Data: Begin

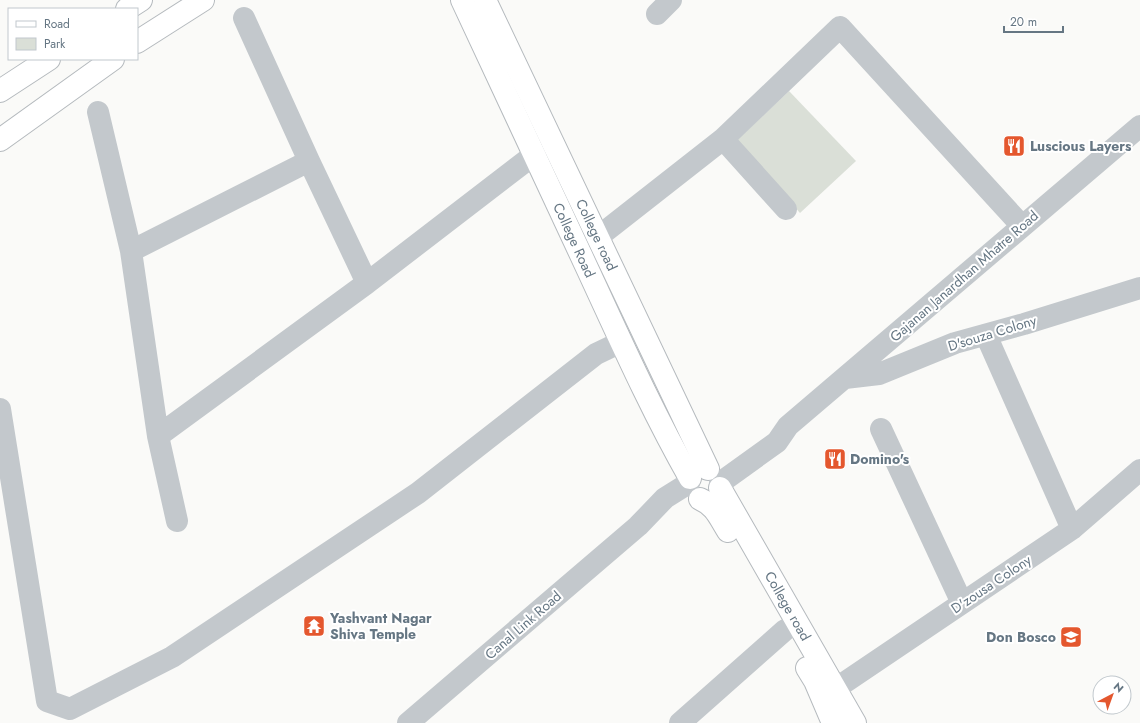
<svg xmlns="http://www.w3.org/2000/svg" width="1140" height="723" viewBox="0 0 1140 723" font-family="Jost,sans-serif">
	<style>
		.green { fill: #dadfd7 }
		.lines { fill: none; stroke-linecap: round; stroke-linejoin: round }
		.major-casing { stroke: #b5babe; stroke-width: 24 }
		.minor { stroke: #c3c8cc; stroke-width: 22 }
		.major { stroke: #fff; stroke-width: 22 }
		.labels { text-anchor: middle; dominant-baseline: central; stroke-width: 4; stroke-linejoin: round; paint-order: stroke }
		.poi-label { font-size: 14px; font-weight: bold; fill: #657683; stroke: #fff; text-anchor: start }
		.street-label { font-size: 14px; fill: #657683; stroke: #fff }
	</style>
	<rect width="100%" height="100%" fill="#fafaf8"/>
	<!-- green -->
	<path class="green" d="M789,91l67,70 -56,52 -63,-73z"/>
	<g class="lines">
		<!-- major casing -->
		<g class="major-casing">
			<g id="major">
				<path id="s1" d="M462,0c40,85 80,170 119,255 35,75 68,151 109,223"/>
				<path id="s2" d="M485,0l223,469"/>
				<path d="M127,9l14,-9"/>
				<path d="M137,42l66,-42"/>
				<path d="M0,91l49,-32"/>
				<path d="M0,140l113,-81"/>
				<path id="s3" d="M720,488l135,235"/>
				<path d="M700,499c16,7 19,18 28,32"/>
				<path d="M807,668l8,13 18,42"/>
			</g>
		</g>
		<!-- minor -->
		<path class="minor" d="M657,14l14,-14
			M244,18l65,143 58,122
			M98,112l33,139 27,185
			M723,139l63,70
			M598,237l125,-98 117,-112 182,199
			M131,251l178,-90
			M986,335l86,194
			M845,378l34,-4 76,-31 69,-19 116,-36
			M0,409l47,292 23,8 102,-52 246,-164 178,-139 25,-12
			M881,429l81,174
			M720,483l57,-41 11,-16 352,-300
			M177,521l-19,-85 209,-153 168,-129
			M835,689l237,-160 68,-59
			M408,723l230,-197 27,-28 24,-15
			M680,723l105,-93"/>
		<!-- major -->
		<use href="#major" class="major"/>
	</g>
	<!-- icons -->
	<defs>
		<g id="restaurant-square" transform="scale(1.15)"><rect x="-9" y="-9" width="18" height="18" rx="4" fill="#e4572e" stroke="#fff"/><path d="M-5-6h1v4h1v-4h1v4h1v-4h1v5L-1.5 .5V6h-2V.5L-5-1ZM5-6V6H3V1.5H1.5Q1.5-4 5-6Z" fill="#fff"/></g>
		<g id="temple-square" transform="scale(1.15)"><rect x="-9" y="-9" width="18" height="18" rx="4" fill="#e4572e" stroke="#fff"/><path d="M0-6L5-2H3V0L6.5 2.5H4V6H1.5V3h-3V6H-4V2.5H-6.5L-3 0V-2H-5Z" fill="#fff"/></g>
		<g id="school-square" transform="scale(1.15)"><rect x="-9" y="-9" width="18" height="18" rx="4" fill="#e4572e" stroke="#fff"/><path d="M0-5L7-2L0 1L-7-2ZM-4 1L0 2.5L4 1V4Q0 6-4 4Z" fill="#fff"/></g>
	</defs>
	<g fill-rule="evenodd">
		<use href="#restaurant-square" x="1014" y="146"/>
		<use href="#restaurant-square" x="835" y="459"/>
		<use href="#temple-square" x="314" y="626"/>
		<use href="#school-square" x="1071" y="637"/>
	</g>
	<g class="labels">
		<!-- poi labels -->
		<g class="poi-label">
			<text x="1030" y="146">Luscious Layers</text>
			<text x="850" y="459">Domino's</text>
			<text x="330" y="618">Yashvant Nagar<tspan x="330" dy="16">Shiva Temple</tspan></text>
			<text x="1056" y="637" text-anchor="end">Don Bosco</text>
		</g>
		<!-- street labels -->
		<g class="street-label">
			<text stroke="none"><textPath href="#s2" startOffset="260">College road</textPath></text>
			<text stroke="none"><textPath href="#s1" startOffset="265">College Road</textPath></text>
			<text transform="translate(964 276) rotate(-41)">Gajanan Janardhan Mhatre Road</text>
			<text transform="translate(992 333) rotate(-17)">D'souza Colony</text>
			<text transform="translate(991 584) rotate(-34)">D'zousa Colony</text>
			<text stroke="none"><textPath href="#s3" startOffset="136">College road</textPath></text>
			<text transform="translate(523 625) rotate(-41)">Canal Link Road</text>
		</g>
	</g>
	<!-- legend -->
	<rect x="8" y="8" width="130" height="52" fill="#ffffff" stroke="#c1c8cd"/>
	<rect x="16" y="21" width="20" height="6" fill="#ffffff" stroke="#c1c8cd"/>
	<text x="44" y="28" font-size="12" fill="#657683">Road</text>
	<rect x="16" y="38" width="20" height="12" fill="#dadfd7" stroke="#c1c8cd"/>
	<text x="44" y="48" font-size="12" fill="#657683">Park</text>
	<!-- north arrow -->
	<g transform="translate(1112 695) rotate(41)"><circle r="19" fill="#ffffff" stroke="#c1c8cd"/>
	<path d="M0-3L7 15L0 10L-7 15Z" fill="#e4572e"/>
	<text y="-6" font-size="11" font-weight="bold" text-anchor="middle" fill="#657683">N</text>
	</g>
	<!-- scale -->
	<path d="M1004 26v6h59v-6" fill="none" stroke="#657683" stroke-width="2"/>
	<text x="1010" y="26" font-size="12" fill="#657683" stroke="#ffffff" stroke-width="3" paint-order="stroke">20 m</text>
</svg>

Data: End

Task description
Your answer should be a precise transcript of the entries, minus the pictures.

Answer area
<svg xmlns="http://www.w3.org/2000/svg" width="1140" height="723" viewBox="0 0 1140 723" font-family="Jost,sans-serif">
	<style>
		.green { fill: #dadfd7 }
		.lines { fill: none; stroke-linecap: round; stroke-linejoin: round }
		.major-casing { stroke: #b5babe; stroke-width: 24 }
		.minor { stroke: #c3c8cc; stroke-width: 22 }
		.major { stroke: #fff; stroke-width: 22 }
		.labels { text-anchor: middle; dominant-baseline: central; stroke-width: 4; stroke-linejoin: round; paint-order: stroke }
		.poi-label { font-size: 14px; font-weight: bold; fill: #657683; stroke: #fff; text-anchor: start }
		.street-label { font-size: 14px; fill: #657683; stroke: #fff }
	</style>
	<rect width="100%" height="100%" fill="#fafaf8"/>
	<!-- green -->
	<path class="green" d="M789,91l67,70 -56,52 -63,-73z"/>
	<g class="lines">
		<!-- major casing -->
		<g class="major-casing">
			<g id="major">
				<path id="s1" d="M462,0c40,85 80,170 119,255 35,75 68,151 109,223"/>
				<path id="s2" d="M485,0l223,469"/>
				<path d="M127,9l14,-9"/>
				<path d="M137,42l66,-42"/>
				<path d="M0,91l49,-32"/>
				<path d="M0,140l113,-81"/>
				<path id="s3" d="M720,488l135,235"/>
				<path d="M700,499c16,7 19,18 28,32"/>
				<path d="M807,668l8,13 18,42"/>
			</g>
		</g>
		<!-- minor -->
		<path class="minor" d="M657,14l14,-14
			M244,18l65,143 58,122
			M98,112l33,139 27,185
			M723,139l63,70
			M598,237l125,-98 117,-112 182,199
			M131,251l178,-90
			M986,335l86,194
			M845,378l34,-4 76,-31 69,-19 116,-36
			M0,409l47,292 23,8 102,-52 246,-164 178,-139 25,-12
			M881,429l81,174
			M720,483l57,-41 11,-16 352,-300
			M177,521l-19,-85 209,-153 168,-129
			M835,689l237,-160 68,-59
			M408,723l230,-197 27,-28 24,-15
			M680,723l105,-93"/>
		<!-- major -->
		<use href="#major" class="major"/>
	</g>
	<!-- icons -->
	<defs>
		<g id="restaurant-square" transform="scale(1.15)"><rect x="-9" y="-9" width="18" height="18" rx="4" fill="#e4572e" stroke="#fff"/><path d="M-5-6h1v4h1v-4h1v4h1v-4h1v5L-1.5 .5V6h-2V.5L-5-1ZM5-6V6H3V1.5H1.5Q1.5-4 5-6Z" fill="#fff"/></g>
		<g id="temple-square" transform="scale(1.15)"><rect x="-9" y="-9" width="18" height="18" rx="4" fill="#e4572e" stroke="#fff"/><path d="M0-6L5-2H3V0L6.5 2.5H4V6H1.5V3h-3V6H-4V2.5H-6.5L-3 0V-2H-5Z" fill="#fff"/></g>
		<g id="school-square" transform="scale(1.15)"><rect x="-9" y="-9" width="18" height="18" rx="4" fill="#e4572e" stroke="#fff"/><path d="M0-5L7-2L0 1L-7-2ZM-4 1L0 2.5L4 1V4Q0 6-4 4Z" fill="#fff"/></g>
	</defs>
	<g fill-rule="evenodd">
		<use href="#restaurant-square" x="1014" y="146"/>
		<use href="#restaurant-square" x="835" y="459"/>
		<use href="#temple-square" x="314" y="626"/>
		<use href="#school-square" x="1071" y="637"/>
	</g>
	<g class="labels">
		<!-- poi labels -->
		<g class="poi-label">
			<text x="1030" y="146">Luscious Layers</text>
			<text x="850" y="459">Domino's</text>
			<text x="330" y="618">Yashvant Nagar<tspan x="330" dy="16">Shiva Temple</tspan></text>
			<text x="1056" y="637" text-anchor="end">Don Bosco</text>
		</g>
		<!-- street labels -->
		<g class="street-label">
			<text stroke="none"><textPath href="#s2" startOffset="260">College road</textPath></text>
			<text stroke="none"><textPath href="#s1" startOffset="265">College Road</textPath></text>
			<text transform="translate(964 276) rotate(-41)">Gajanan Janardhan Mhatre Road</text>
			<text transform="translate(992 333) rotate(-17)">D'souza Colony</text>
			<text transform="translate(991 584) rotate(-34)">D'zousa Colony</text>
			<text stroke="none"><textPath href="#s3" startOffset="136">College road</textPath></text>
			<text transform="translate(523 625) rotate(-41)">Canal Link Road</text>
		</g>
	</g>
	<!-- legend -->
	<rect x="8" y="8" width="130" height="52" fill="#ffffff" stroke="#c1c8cd"/>
	<rect x="16" y="21" width="20" height="6" fill="#ffffff" stroke="#c1c8cd"/>
	<text x="44" y="28" font-size="12" fill="#657683">Road</text>
	<rect x="16" y="38" width="20" height="12" fill="#dadfd7" stroke="#c1c8cd"/>
	<text x="44" y="48" font-size="12" fill="#657683">Park</text>
	<!-- north arrow -->
	<g transform="translate(1112 695) rotate(41)"><circle r="19" fill="#ffffff" stroke="#c1c8cd"/>
	<path d="M0-3L7 15L0 10L-7 15Z" fill="#e4572e"/>
	<text y="-6" font-size="11" font-weight="bold" text-anchor="middle" fill="#657683">N</text>
	</g>
	<!-- scale -->
	<path d="M1004 26v6h59v-6" fill="none" stroke="#657683" stroke-width="2"/>
	<text x="1010" y="26" font-size="12" fill="#657683" stroke="#ffffff" stroke-width="3" paint-order="stroke">20 m</text>
</svg>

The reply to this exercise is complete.